In 1905 Davis secured a formal concession to excavate and began employing his own teams. Over the next decade his field directors included Edward R. Ayrton, E. Harold Jones, and Harry Burton, all of whom later held distinguished positions in Egyptology. The results of these campaigns were extraordinary. Between 1902 and 1913, excavations under his sponsorship uncovered or cleared about thirty tombs, among them KV46, the tomb of Yuya and Tjuyu, KV55, often called the Amarna cache, KV57, the tomb of Horemheb, and KV54, a cache associated with the embalming of Tutankhamun. Finds were presented primarily to the Egyptian Museum in Cairo, which established the Salle Theodore Davis in recognition of his contributions, while other objects entered the collections of the Metropolitan Museum of Art and other American institutions. Davis published seven volumes describing his discoveries, among them The Tomb of Thoutmosis IV, The Tomb of Iouiya and Touiyou, and The Tombs of Harmhabi and Touatânkhamanou, works that disseminated detailed records of his expeditions to scholars and the public alike.
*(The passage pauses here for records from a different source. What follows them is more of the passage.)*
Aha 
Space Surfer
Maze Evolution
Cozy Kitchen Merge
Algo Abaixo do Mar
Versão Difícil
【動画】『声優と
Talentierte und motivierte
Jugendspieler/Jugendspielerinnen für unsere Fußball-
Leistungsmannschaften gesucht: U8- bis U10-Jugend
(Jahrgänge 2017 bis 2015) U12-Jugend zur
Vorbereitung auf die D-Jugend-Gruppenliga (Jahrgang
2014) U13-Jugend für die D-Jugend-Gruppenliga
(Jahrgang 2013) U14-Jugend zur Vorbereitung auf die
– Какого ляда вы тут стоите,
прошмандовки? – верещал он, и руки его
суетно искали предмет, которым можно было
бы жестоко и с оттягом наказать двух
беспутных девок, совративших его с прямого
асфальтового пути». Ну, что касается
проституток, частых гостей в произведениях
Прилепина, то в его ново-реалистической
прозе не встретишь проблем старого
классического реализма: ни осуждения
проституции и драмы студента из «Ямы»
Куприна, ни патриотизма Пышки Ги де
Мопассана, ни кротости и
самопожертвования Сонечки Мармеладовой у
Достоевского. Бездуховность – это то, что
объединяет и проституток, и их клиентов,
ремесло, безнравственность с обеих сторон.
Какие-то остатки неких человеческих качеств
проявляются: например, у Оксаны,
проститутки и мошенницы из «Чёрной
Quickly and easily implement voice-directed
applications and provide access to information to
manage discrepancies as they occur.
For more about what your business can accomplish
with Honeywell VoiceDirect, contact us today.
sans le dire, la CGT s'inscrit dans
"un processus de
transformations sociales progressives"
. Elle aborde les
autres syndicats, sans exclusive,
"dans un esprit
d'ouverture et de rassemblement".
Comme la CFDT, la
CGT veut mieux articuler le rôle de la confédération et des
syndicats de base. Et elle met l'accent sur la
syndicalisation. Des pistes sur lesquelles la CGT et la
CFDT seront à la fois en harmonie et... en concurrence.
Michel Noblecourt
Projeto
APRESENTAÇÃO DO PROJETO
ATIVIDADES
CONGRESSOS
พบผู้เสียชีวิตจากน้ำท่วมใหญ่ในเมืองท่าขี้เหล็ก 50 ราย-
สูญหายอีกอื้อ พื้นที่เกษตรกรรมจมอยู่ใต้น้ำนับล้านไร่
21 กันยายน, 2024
Despite these achievements, Davis grew convinced by 1912 that the Valley of the Kings had yielded all it had to offer. In his final report he declared that the site was exhausted. After 1913 his concession passed to Lord Carnarvon, and in November 1922 Howard Carter uncovered the tomb of Tutankhamun, only a short distance from where Davis had ended his own excavations. Later accounts emphasized how close Davis’s last trenches had come to the sealed entrance, and his pessimistic conclusion became one of the most famous misjudgments in the history of archaeology. Yet his record remains remarkable, for his teams carried out some of the most productive campaigns ever conducted in the Valley, discoveries that continue to shape the study of ancient Egypt.

Davis was also an important art collector. At his death he bequeathed significant works to the Metropolitan Museum of Art, including paintings by Italian masters such as Gentile da Fabriano and Giovanni Bellini, together with a large group of antiquities now catalogued as the Theodore M. Davis Collection. These gifts reflected his wide-ranging cultural interests and secured his reputation in the art world as well as in Egyptology.


In his later years Davis wintered abroad or in warmer climates. In 1915 he rented Villa Serena in Miami, the home of Secretary of State William Jennings Bryan. He died there on February 23 of that year at the age of seventy-six. His body was cremated, and his ashes were returned to Rhode Island for burial in Section E, Lot 24, 25, Grave 1 of Island Cemetery in Newport.